- [Instructions for the task] Going through the entries below, work out how many lines have the string "picture" in them. Give the number and nothing more.

___ Material supplied ___

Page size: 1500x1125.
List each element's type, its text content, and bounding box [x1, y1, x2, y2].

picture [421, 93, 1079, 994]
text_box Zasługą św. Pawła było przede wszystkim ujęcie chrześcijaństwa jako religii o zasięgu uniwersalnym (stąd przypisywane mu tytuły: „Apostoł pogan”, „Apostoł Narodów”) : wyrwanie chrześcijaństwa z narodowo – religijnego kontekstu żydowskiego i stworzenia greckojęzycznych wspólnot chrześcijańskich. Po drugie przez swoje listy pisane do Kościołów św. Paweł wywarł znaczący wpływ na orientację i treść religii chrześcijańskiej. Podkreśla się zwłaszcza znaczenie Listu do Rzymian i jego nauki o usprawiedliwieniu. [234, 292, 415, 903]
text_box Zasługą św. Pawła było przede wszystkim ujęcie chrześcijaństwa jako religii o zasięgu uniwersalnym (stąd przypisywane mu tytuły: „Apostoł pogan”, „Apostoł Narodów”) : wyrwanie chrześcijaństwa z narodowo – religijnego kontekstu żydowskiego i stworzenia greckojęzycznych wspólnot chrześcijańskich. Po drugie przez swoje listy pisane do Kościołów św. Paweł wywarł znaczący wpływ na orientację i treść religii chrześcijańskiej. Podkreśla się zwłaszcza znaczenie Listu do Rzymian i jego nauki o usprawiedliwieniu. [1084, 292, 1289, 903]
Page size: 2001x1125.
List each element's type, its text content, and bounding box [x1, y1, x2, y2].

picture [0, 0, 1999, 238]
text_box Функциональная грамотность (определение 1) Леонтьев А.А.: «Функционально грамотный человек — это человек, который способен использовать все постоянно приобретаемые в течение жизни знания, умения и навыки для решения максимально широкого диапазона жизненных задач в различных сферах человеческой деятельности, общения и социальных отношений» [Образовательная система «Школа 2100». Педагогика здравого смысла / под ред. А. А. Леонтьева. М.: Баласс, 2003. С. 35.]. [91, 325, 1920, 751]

___

- [Answer to this problem] 2